Advantages of raw PCAP files
Raw market data in PCAP (packet capture) format has become increasingly popular among institutional traders and investors for its granularity and flexibility. In this article, we delve into what PCAP files are, the advantages of PCAPs, and when raw data can be more beneficial than normalized data.
When data is transmitted over a network, it's done in discrete packets. A PCAP is a file of the raw data received from the exchange, byte for byte, without any normalization, saved to a disk that allows you to analyze and implement the raw data based on your needs.
The PCAP file format is simple, consisting of the raw market data payload, a global header that references the network type (Ethernet, VLAN, IP, UDP/TCP), and individual packet headers for each packet within it. The packet headers contain metadata, like the receive timestamp.
PCAP files can be read by tools and libraries, including Wireshark/tshark, tcpdump, and libpcap.
You can learn more about the PCAP file format here.
Here's an example of viewing an OPRA PCAP in Wireshark.
Databento PCAPs offers the most granular solution with PTP-synchronized timestamps and raw data in its native wire protocol, allowing for more in-depth analysis. This is especially helpful for low-latency strategies, microstructure research, transaction cost analysis, and more.
We use FPGAs and a capture infrastructure to maintain up to 100 Gbps line rate capture.
We colocate within the same data center as the matching engine or primary PoP to provide a more accurate timestamp that's reflective of a real trading environment.

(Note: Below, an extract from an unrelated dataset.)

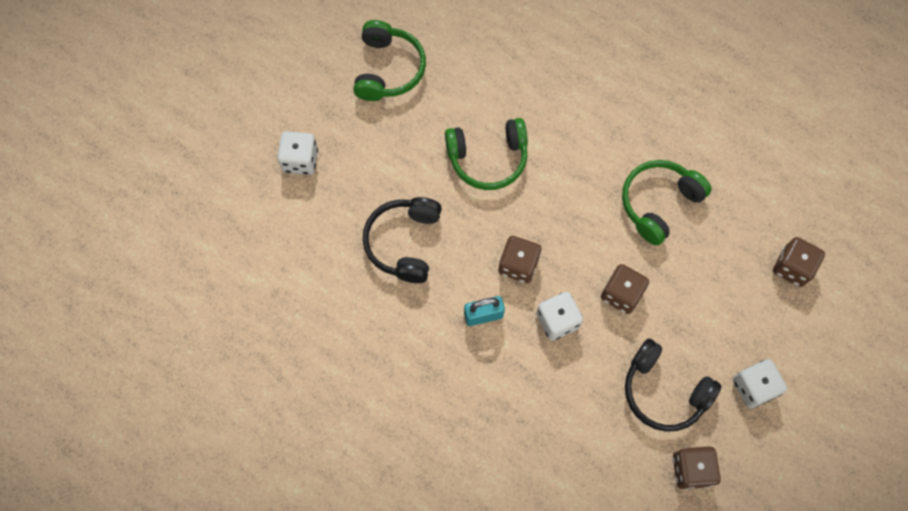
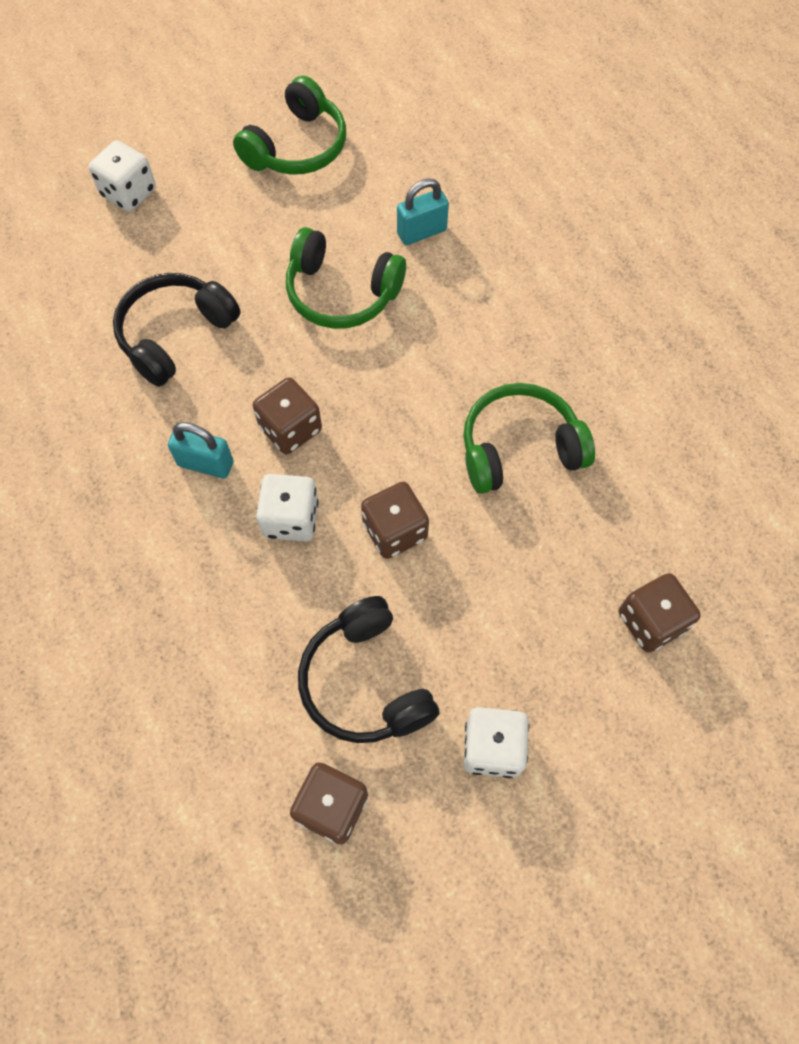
camera: 30 degrees right, 5 degrees down
none -> turquoise padlock [397,178,449,245]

All of our capture servers are synchronized over PTP to a GPS clock source. Each packet is timestamped at SOF (Start of Frame) on ingress.
With our PCAPs, you can merge and deduplicate before delivery to reduce storage, bandwidth, and transfer costs by up to 50%. We offer multiple delivery methods, such as AWS S3, GCP, rsync, and more, to accommodate your needs.
Choosing between raw data and normalized data will depend on the type of analysis you plan to conduct. While normalized data provides a standardized format that simplifies data manipulation, there are situations where using raw data is more advantageous.
- No loss of information due to normalization: Raw data prevents any information loss during normalization processes. For example, on CME, normalized data schemas don't provide MDOrderPriority, which can be valuable for Lead Market Maker (LMM) strategies.
- Compatibility with existing parsers: Raw data is compatible with existing parsers that were written to handle the exchange's market data directly, making it easy to test and integrate previously developed tools without needing to make any changes.
- Historical analysis and testing: PCAP files can be used to replay past network traffic, which can be beneficial for historical analysis of market events, testing new algorithms against historical data, or simulating past market conditions. While using normalized data may be feasible, it would introduce inherent limitations that can compromise accuracy.